ACTIVITY. Repeat the records below exactly, beginning at the first line and finishing with the line that contains "2 - The path t".
--- DATASET ENTRIES ---
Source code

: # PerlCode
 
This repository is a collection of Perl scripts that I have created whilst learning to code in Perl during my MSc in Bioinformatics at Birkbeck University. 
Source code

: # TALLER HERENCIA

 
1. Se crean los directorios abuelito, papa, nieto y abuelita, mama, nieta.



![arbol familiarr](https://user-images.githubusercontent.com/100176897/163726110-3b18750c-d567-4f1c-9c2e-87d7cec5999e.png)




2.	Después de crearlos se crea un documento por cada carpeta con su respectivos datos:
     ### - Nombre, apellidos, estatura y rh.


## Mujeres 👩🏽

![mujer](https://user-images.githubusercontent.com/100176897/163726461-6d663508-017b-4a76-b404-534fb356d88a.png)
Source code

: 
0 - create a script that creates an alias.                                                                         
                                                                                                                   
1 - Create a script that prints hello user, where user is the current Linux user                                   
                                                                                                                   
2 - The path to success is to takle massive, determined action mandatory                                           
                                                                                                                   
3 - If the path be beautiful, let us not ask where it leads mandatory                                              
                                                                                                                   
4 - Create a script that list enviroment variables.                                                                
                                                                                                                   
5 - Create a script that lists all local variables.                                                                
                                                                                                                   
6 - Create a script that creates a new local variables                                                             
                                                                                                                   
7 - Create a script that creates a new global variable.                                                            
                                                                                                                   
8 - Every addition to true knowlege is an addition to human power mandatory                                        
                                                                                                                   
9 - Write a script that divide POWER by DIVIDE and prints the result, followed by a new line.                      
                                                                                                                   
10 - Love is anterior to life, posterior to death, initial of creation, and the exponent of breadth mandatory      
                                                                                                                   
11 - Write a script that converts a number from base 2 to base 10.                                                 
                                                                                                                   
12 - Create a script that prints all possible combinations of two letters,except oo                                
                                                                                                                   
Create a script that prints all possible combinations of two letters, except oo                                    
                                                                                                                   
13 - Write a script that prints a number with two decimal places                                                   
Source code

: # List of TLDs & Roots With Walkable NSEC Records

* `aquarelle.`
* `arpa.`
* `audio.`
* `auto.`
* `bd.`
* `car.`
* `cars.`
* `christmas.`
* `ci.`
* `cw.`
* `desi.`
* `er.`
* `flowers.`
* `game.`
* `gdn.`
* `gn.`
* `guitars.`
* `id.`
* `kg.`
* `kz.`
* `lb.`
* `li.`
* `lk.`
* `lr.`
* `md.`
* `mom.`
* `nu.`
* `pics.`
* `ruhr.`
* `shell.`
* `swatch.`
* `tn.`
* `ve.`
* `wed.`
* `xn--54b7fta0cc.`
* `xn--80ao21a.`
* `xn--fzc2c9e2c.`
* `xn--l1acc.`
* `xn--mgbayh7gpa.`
---
RESPONSE TO THIS TASK.
Source code

: # PerlCode
 
This repository is a collection of Perl scripts that I have created whilst learning to code in Perl during my MSc in Bioinformatics at Birkbeck University. 
Source code

: # TALLER HERENCIA

 
1. Se crean los directorios abuelito, papa, nieto y abuelita, mama, nieta.



![arbol familiarr](https://user-images.githubusercontent.com/100176897/163726110-3b18750c-d567-4f1c-9c2e-87d7cec5999e.png)




2.	Después de crearlos se crea un documento por cada carpeta con su respectivos datos:
     ### - Nombre, apellidos, estatura y rh.


## Mujeres 👩🏽

![mujer](https://user-images.githubusercontent.com/100176897/163726461-6d663508-017b-4a76-b404-534fb356d88a.png)
Source code

: 
0 - create a script that creates an alias.                                                                         
                                                                                                                   
1 - Create a script that prints hello user, where user is the current Linux user                                   
                                                                                                                   
2 - The path to success is to takle massive, determined action mandatory                                           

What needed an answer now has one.